Stored data entries
==*==
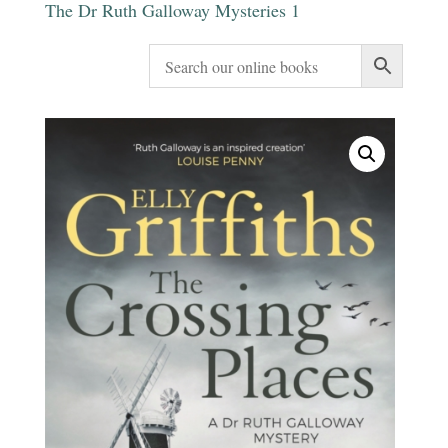
The Dr Ruth Galloway Mysteries 1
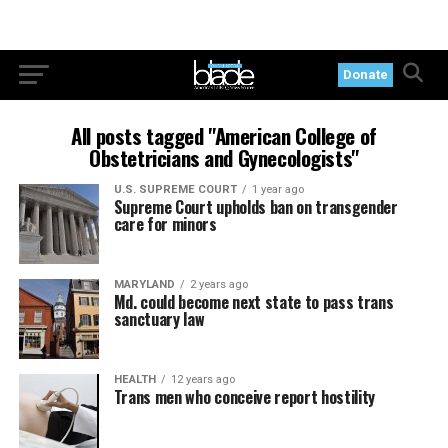
Donate
All posts tagged "American College of
Obstetricians and Gynecologists"
U.S. SUPREME COURT
1 year ago
Supreme Court upholds ban on transgender
care for minors
MARYLAND
2 years ago
Md. could become next state to pass trans
sanctuary law
HEALTH
12 years ago
Trans men who conceive report hostility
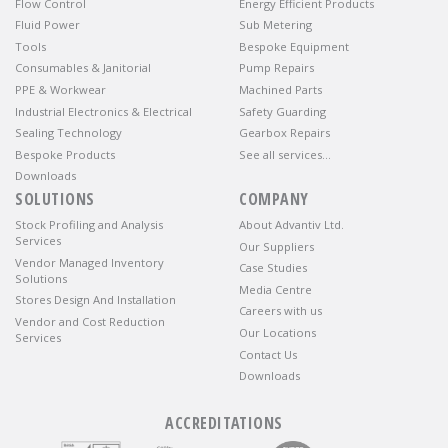
Flow Control
Energy Efficient Products
Fluid Power
Sub Metering
Tools
Bespoke Equipment
Consumables & Janitorial
Pump Repairs
PPE & Workwear
Machined Parts
Industrial Electronics & Electrical
Safety Guarding
Sealing Technology
Gearbox Repairs
Bespoke Products
See all services…
Downloads
SOLUTIONS
COMPANY
Stock Profiling and Analysis
About Advantiv Ltd.
Services
Our Suppliers
Vendor Managed Inventory
Case Studies
Solutions
Media Centre
Stores Design And Installation
Careers with us
Vendor and Cost Reduction
Our Locations
Services
Contact Us
Downloads
ACCREDITATIONS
==*==
# Problem to solve
Could you reproduce, line for line, the part that begins with the line containing "Flow Control" and ends with the line containing "Stock Profiling and Analysis", with both of those lines included?

# Solution to the problem
Flow Control
Energy Efficient Products
Fluid Power
Sub Metering
Tools
Bespoke Equipment
Consumables & Janitorial
Pump Repairs
PPE & Workwear
Machined Parts
Industrial Electronics & Electrical
Safety Guarding
Sealing Technology
Gearbox Repairs
Bespoke Products
See all services…
Downloads
SOLUTIONS
COMPANY
Stock Profiling and Analysis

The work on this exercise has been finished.